Of the entries below, copy only those lines that contain the word "scale".

GIVEN DATA Start Marker

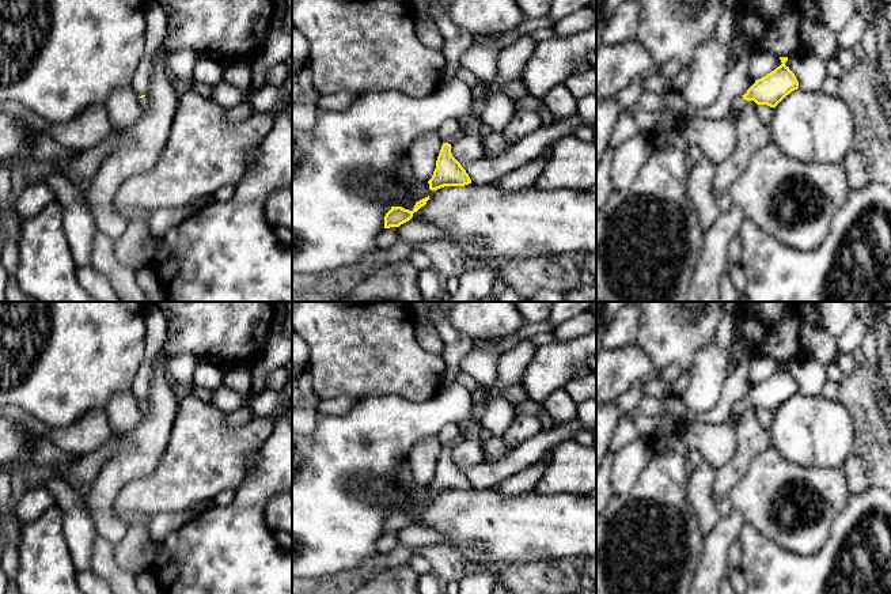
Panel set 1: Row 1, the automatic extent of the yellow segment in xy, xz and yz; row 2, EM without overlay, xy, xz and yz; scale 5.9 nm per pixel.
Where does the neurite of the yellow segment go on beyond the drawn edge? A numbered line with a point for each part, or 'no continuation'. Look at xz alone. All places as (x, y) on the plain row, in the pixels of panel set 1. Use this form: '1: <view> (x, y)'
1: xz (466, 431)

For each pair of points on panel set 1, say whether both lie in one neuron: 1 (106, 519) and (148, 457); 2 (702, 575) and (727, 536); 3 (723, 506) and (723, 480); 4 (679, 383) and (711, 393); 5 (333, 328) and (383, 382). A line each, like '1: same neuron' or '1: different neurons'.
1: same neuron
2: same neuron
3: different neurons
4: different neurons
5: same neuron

GIVEN DATA End Marker
GIVEN DATA Start Marker

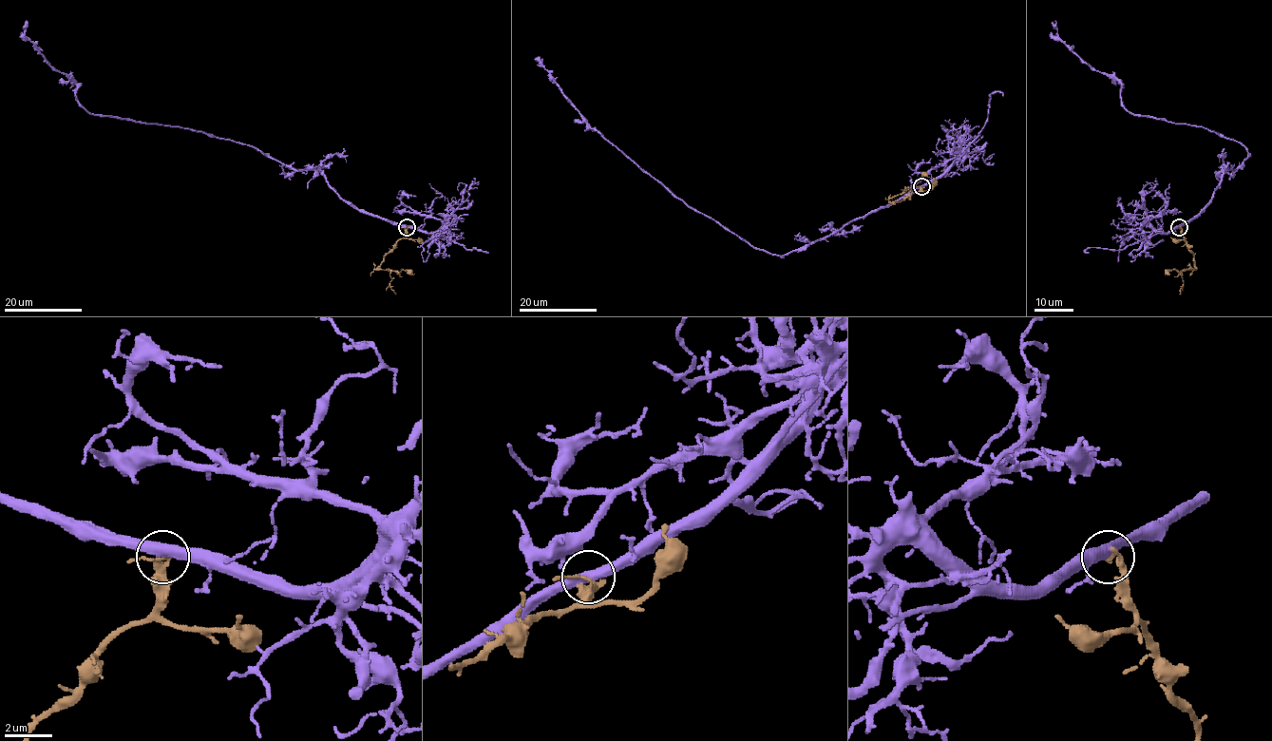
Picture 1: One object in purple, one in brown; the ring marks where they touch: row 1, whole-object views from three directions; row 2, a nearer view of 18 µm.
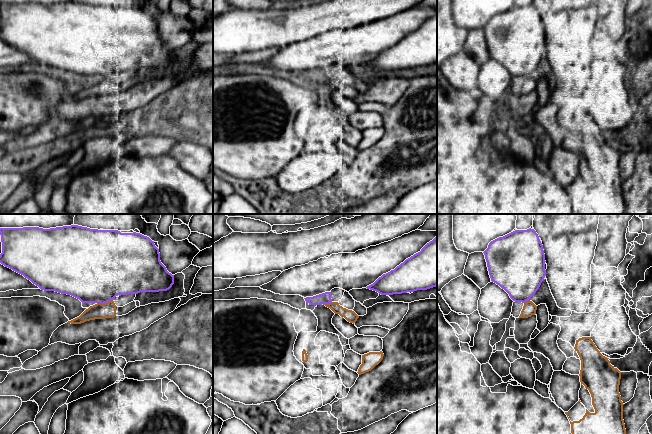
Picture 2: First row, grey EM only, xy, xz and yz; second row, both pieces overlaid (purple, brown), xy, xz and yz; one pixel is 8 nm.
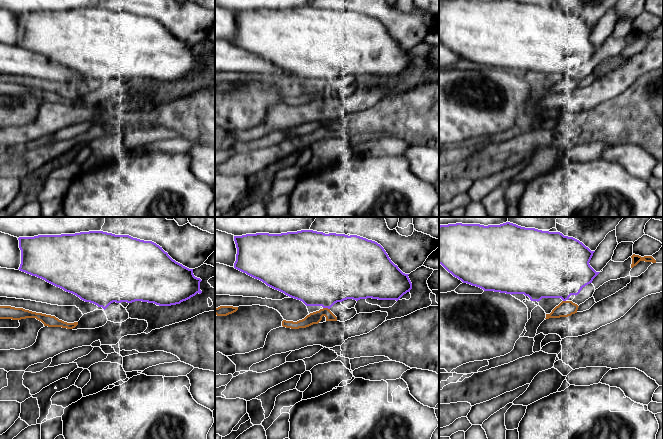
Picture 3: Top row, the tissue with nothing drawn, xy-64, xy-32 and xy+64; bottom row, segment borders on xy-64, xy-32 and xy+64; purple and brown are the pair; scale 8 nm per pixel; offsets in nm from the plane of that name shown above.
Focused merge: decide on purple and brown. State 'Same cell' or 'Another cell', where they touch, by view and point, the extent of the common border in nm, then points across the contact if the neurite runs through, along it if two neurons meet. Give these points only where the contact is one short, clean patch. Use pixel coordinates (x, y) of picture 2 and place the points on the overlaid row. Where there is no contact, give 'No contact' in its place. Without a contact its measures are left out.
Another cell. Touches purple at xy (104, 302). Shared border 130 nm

GIVEN DATA End Marker

TASK RESULT »
Panel set 1: Row 1, the automatic extent of the yellow segment in xy, xz and yz; row 2, EM without overlay, xy, xz and yz; scale 5.9 nm per pixel.
Picture 3: Top row, the tissue with nothing drawn, xy-64, xy-32 and xy+64; bottom row, segment borders on xy-64, xy-32 and xy+64; purple and brown are the pair; scale 8 nm per pixel; offsets in nm from the plane of that name shown above.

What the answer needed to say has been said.